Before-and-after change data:

——————

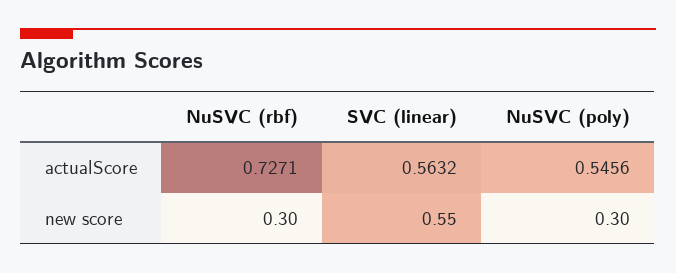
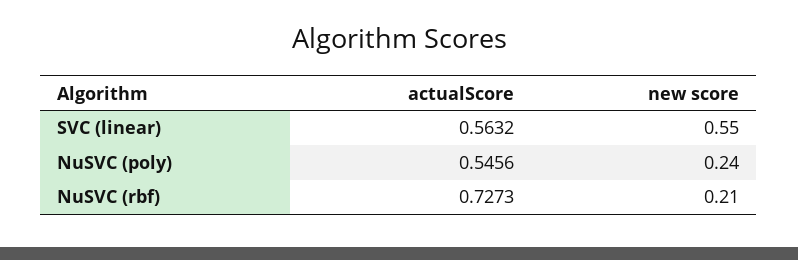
NuSVC (rbf), actualScore: 0.7271 -> 0.7273
NuSVC (rbf), new score: 0.3 -> 0.21
NuSVC (poly), new score: 0.3 -> 0.24

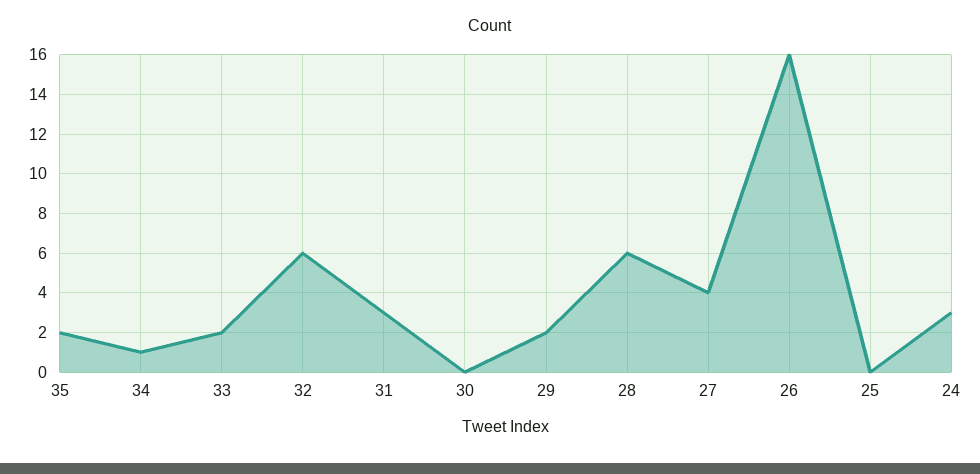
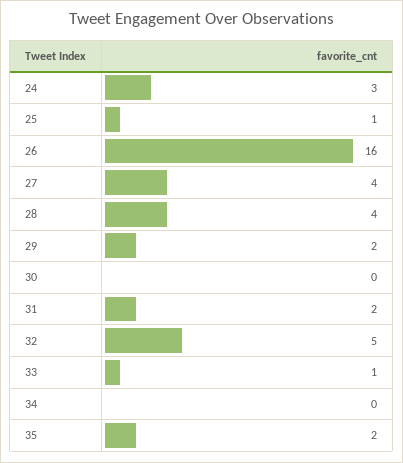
34: 1 -> 0
33: 2 -> 1
32: 6 -> 5
31: 3 -> 2
28: 6 -> 4
25: 0 -> 1

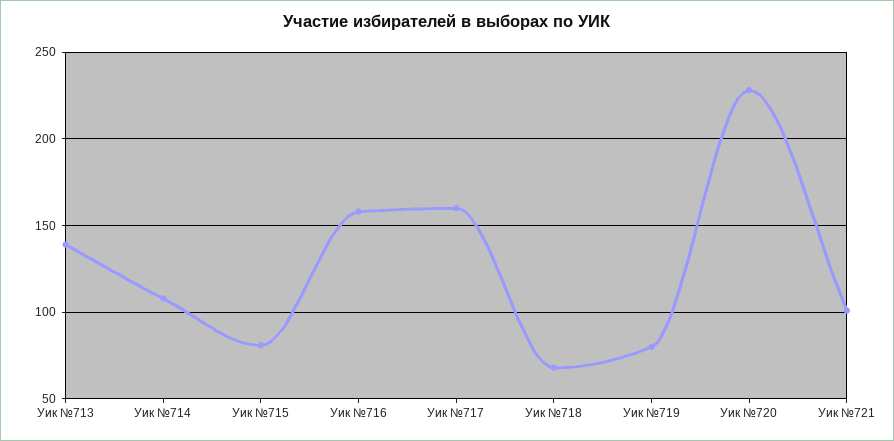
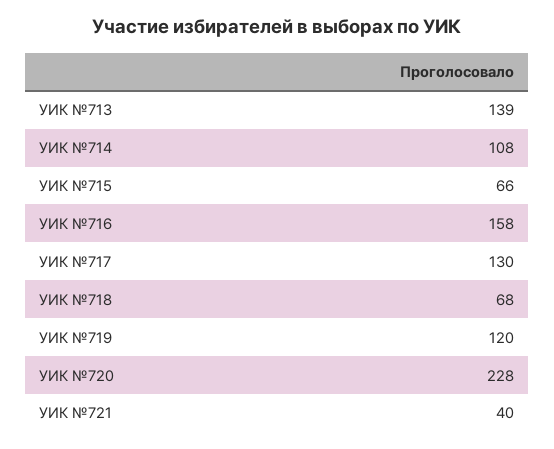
Уик №715: 80 -> 66
Уик №717: 160 -> 130
Уик №719: 80 -> 120
Уик №721: 100 -> 40

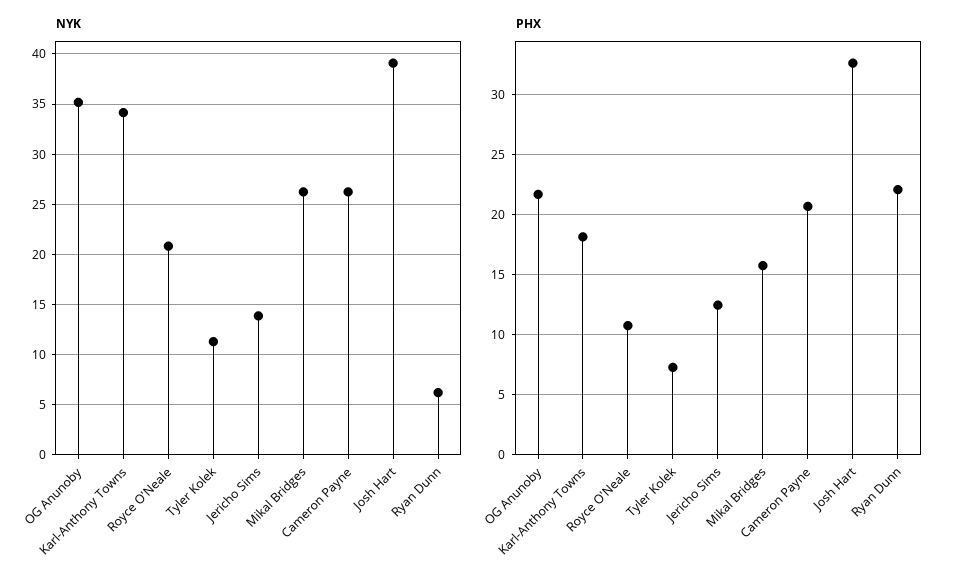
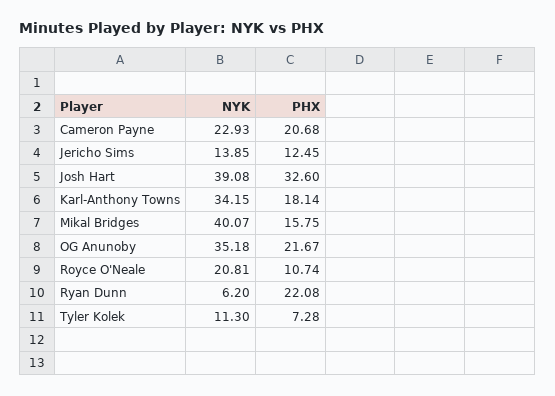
NYK, Mikal Bridges: 26 -> 40.07
NYK, Cameron Payne: 26 -> 22.93

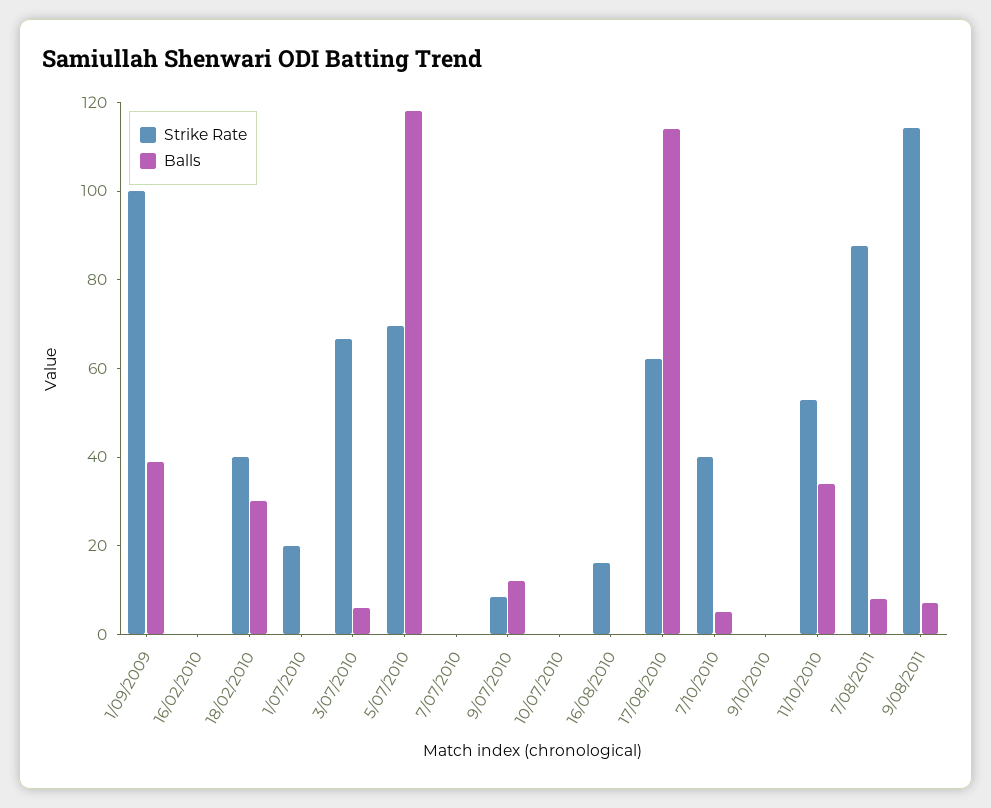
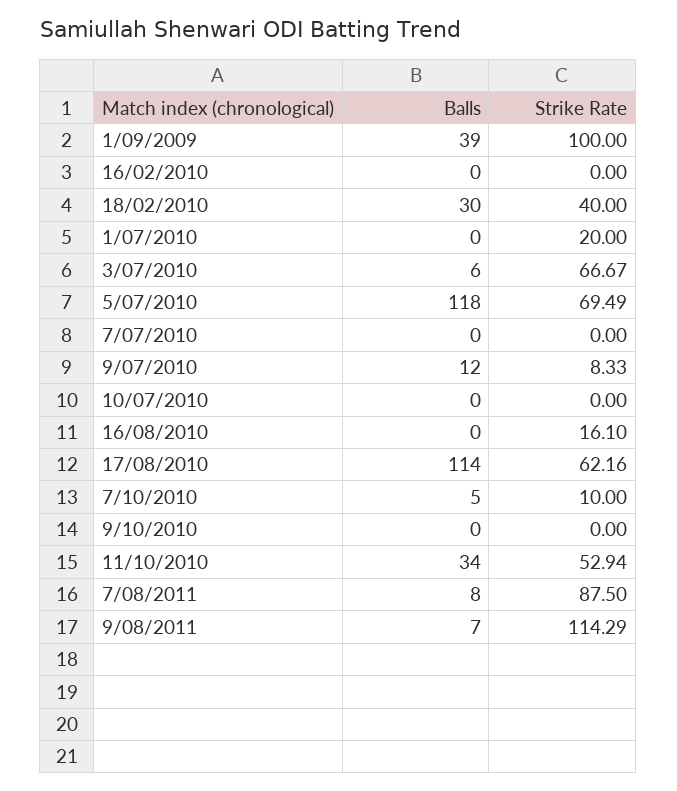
Strike Rate, 7/10/2010: 40 -> 10

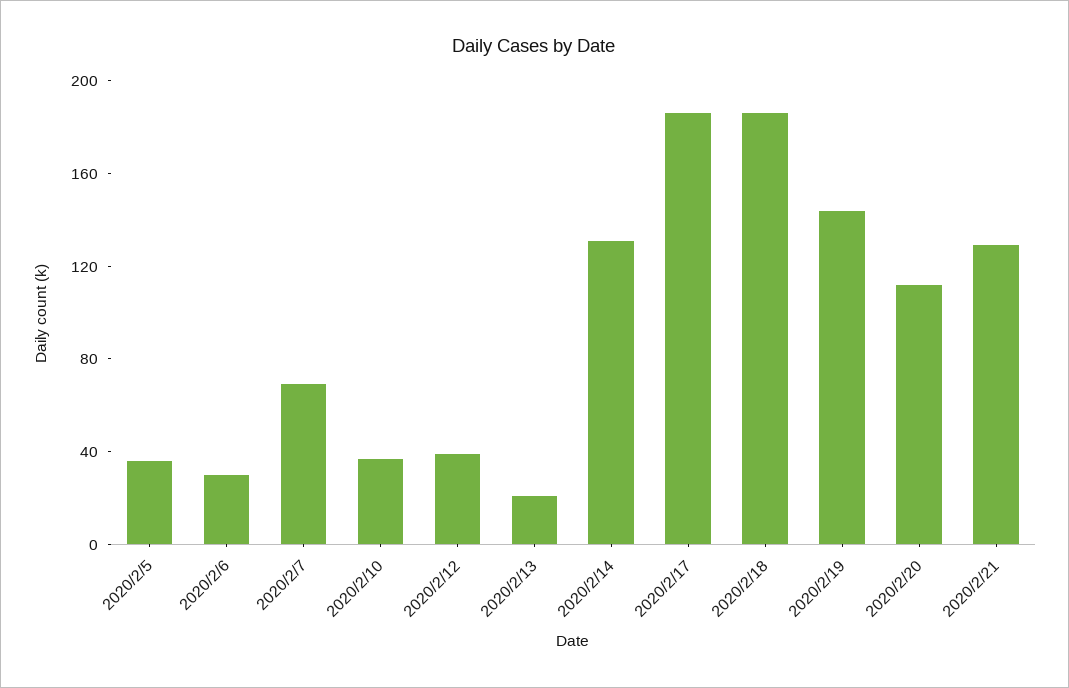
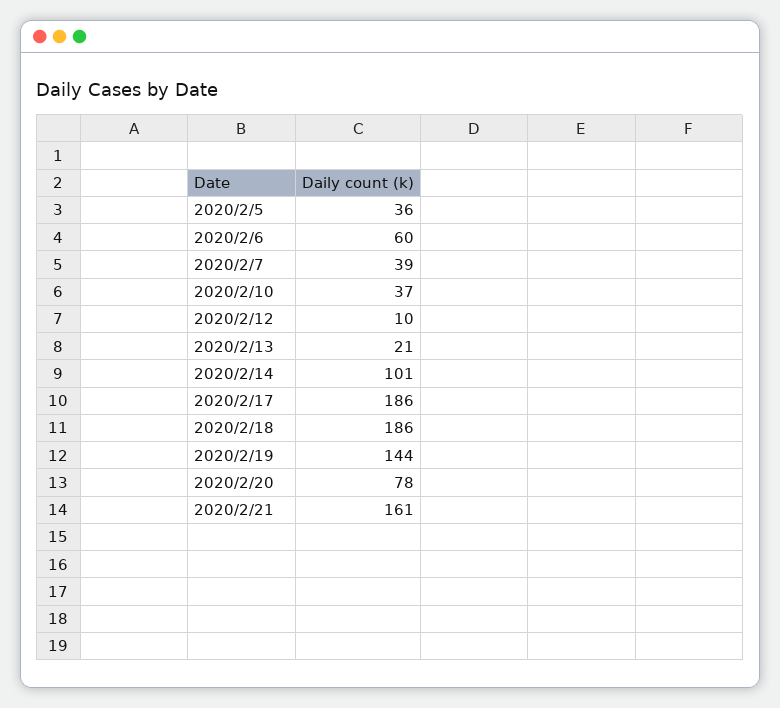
2020/2/6: 30 -> 60
2020/2/7: 70 -> 39
2020/2/12: 40 -> 10
2020/2/14: 130 -> 101
2020/2/20: 110 -> 78
2020/2/21: 130 -> 161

——————

* **Request**: Copy out the lines of the data where the string "NuSVC" occurs.

* **Answer for the task**:
NuSVC (rbf), actualScore: 0.7271 -> 0.7273
NuSVC (rbf), new score: 0.3 -> 0.21
NuSVC (poly), new score: 0.3 -> 0.24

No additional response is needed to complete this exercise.